Jensen in July released a video with his running mate, Matt Birk, following the Supreme Court decision, saying he supported some exceptions.
“I’m just gonna say it real clearly. Without question, rape and incest are exceptions that, with no hesitation on my part, I would want a pregnant woman to feel that they absolutely have the choice. You cannot bring a tubal pregnancy to fruition. What you would do is you would sacrifice the pregnant woman’s life, and as a physician, I would never go along with that,” Jensen said in the video.
The Hill reached out to the Jensen campaign for comment.
If there was any question that the Supreme Court decision to overturn Roe v.
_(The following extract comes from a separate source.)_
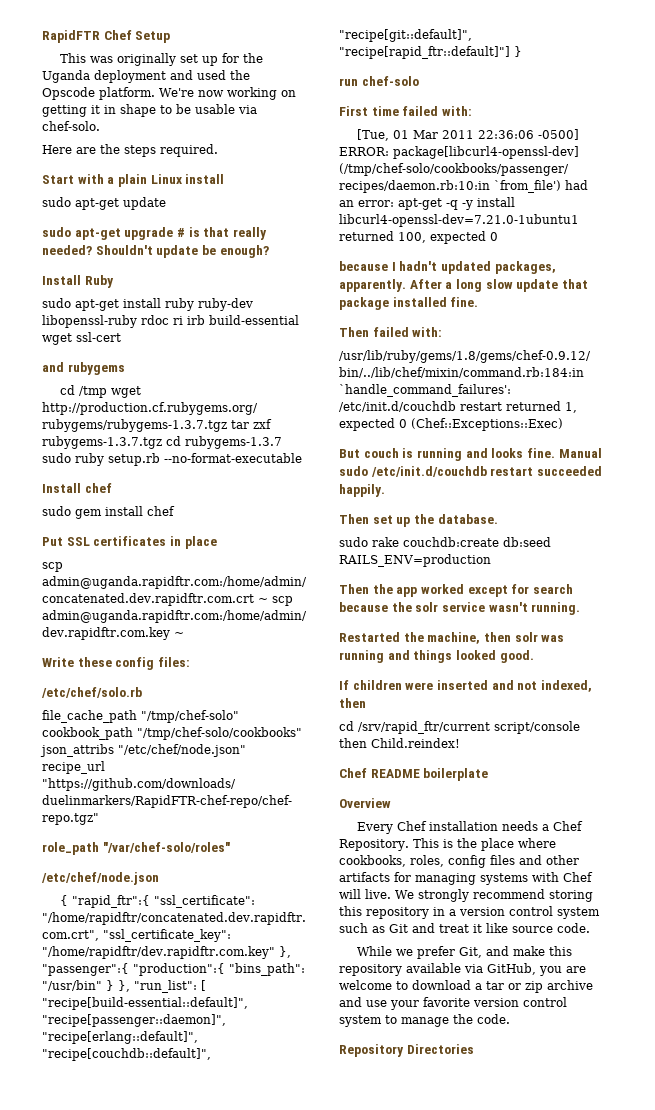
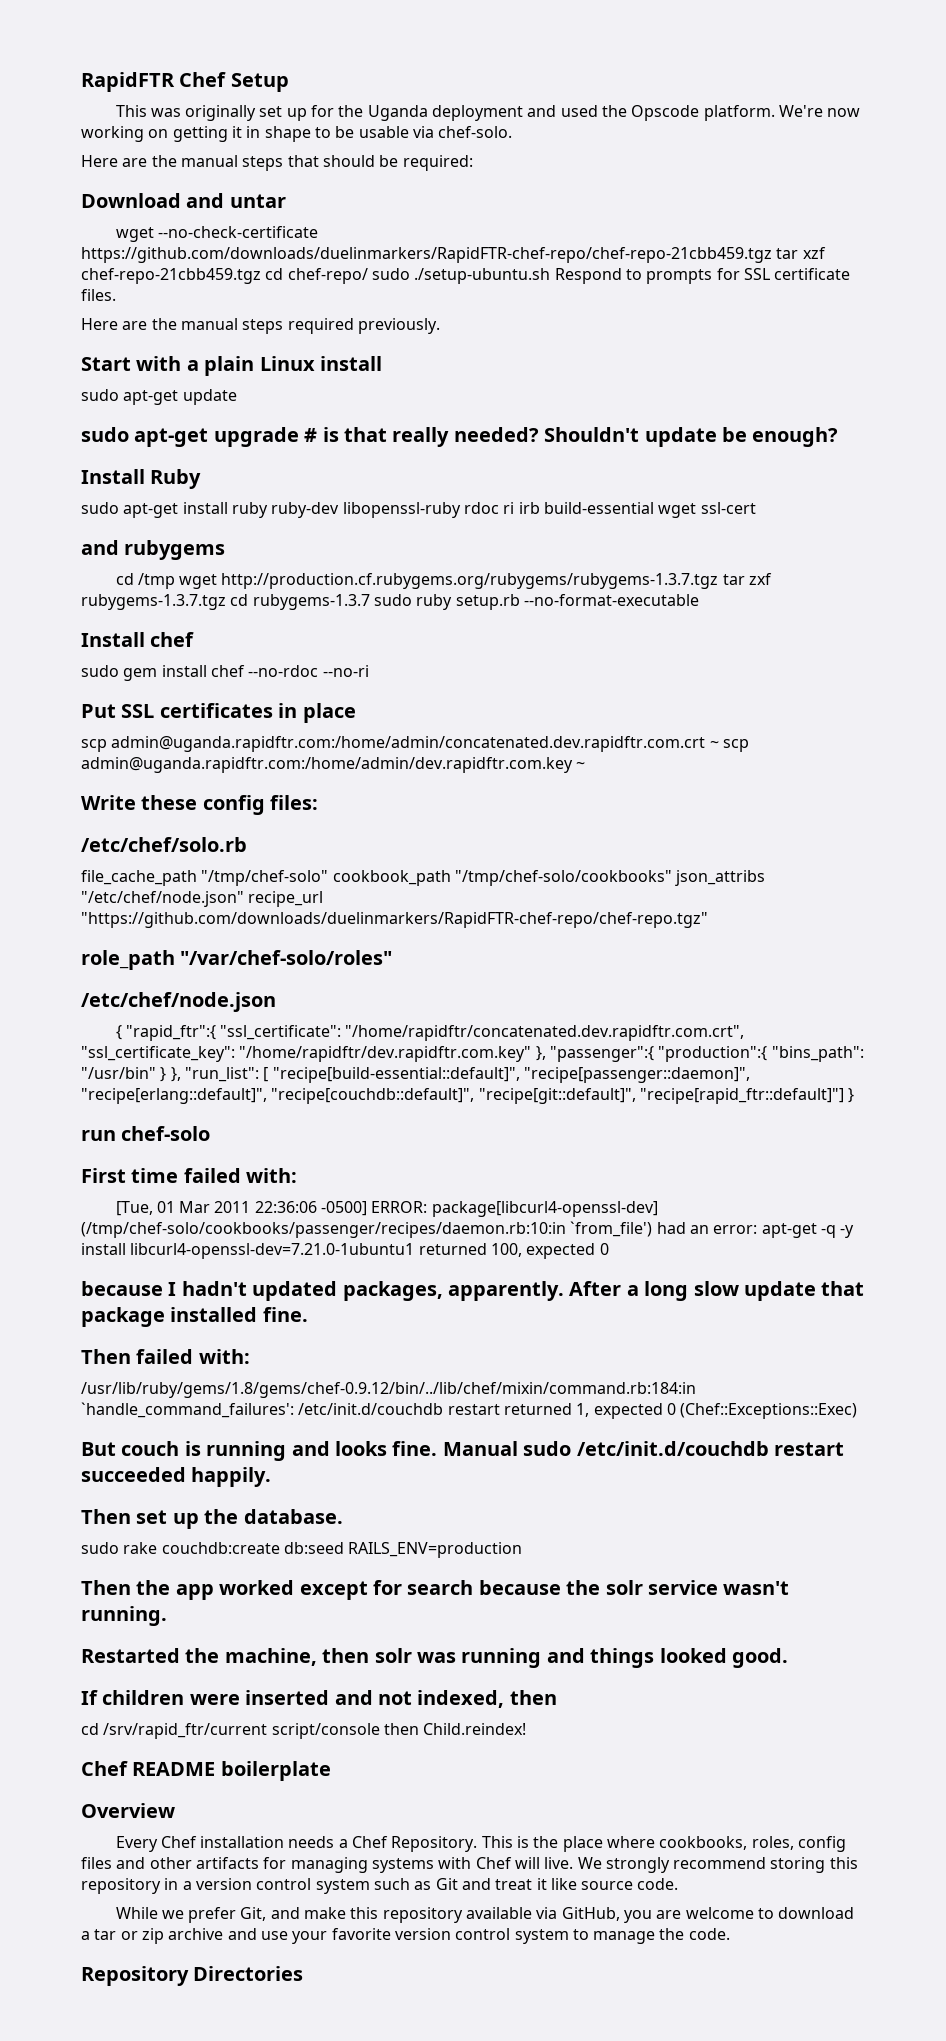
[124,144,218,157] steps required. -> [180,155,473,171] [81,193,286,208] [115,226,318,242] [81,247,826,263] [81,268,851,284] [81,289,116,301] [81,318,440,334] manual steps that should be required: // Download and untar // wget --no-check-certificate https://github.com/downloads/duelinmarkers/RapidFTR-chef-repo/chef-repo-21cbb459.tgz tar xzf chef-repo-21cbb459.tgz cd chef-repo/ sudo ./setup-ubuntu.sh Respond to prompts for SSL certificate files. // Here are the manual steps required previously.
(175, 511) none -> [248,665,369,677] --no-rdoc --no-ri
Wade would galvanize Democrats and abortion rights advocates, it was the developments that came after the ruling that showed the issue of abortion could play a critical role in the midterms.
Only one week after the high court issued its ruling, ActBlue, the digital fundraising platform for Democrats, had hauled in more than $80 million.
The Kansas referendum became a warning sign for Republicans — even in red states.
And even in several special elections that Democrats lost, such as in Nebraska’s 1st Congressional District and Minnesota’s 1st Congressional District, Democrats lost by single digits races that were supposed to significantly favor Republicans, a sign that the issue could be encouraging more voter turnout.
“I think they underestimated the power and the historical voice women have always carried in this 200-year-old-plus republic. And I think they also underestimate how they have been out of touch and out of step with how, not just women, but how the American people feel about a woman having the ability to make her own health care decisions and those decisions remaining between her and her doctor,” said Democratic strategist Antjuan Seawright, who believed Republicans were trying to reverse course.
Mallory Carroll, a spokesperson for Susan B. Anthony Pro-life America, argued that Republicans weren’t shifting their views on abortion, noting their messaging was simply “a reflection of the dynamics of the office that these people are running for.”
“While we would love to see every single human life protected from the moment of conception, you know, starting today, you know, from this moment moving forward, the reality is that the consensus is going to not necessarily look like what I, you know, what my dream policy would be like,” she said, adding that there’s a difference between what’s achievable at the state and federal levels.
Republican strategist Doug Heye said he didn’t think the Republican candidates’ reevaluation of their abortion message would hurt them with voters, but the issue is distracting from what Republicans wanted to make the midterms about: the economy, crime and a referendum on President Biden.
“In politics, you want to be talking about what you want to be talking about and you want your opponent to be talking about what you want to talk about, right? What they don’t want to talk about,” Heye said. “And so, if you look at Democratic messaging right now, they’re spending a lot more time on abortion than they are on inflation. And that should tell Republicans exactly what they need to know in a ‘don’t go there’ sort of way.”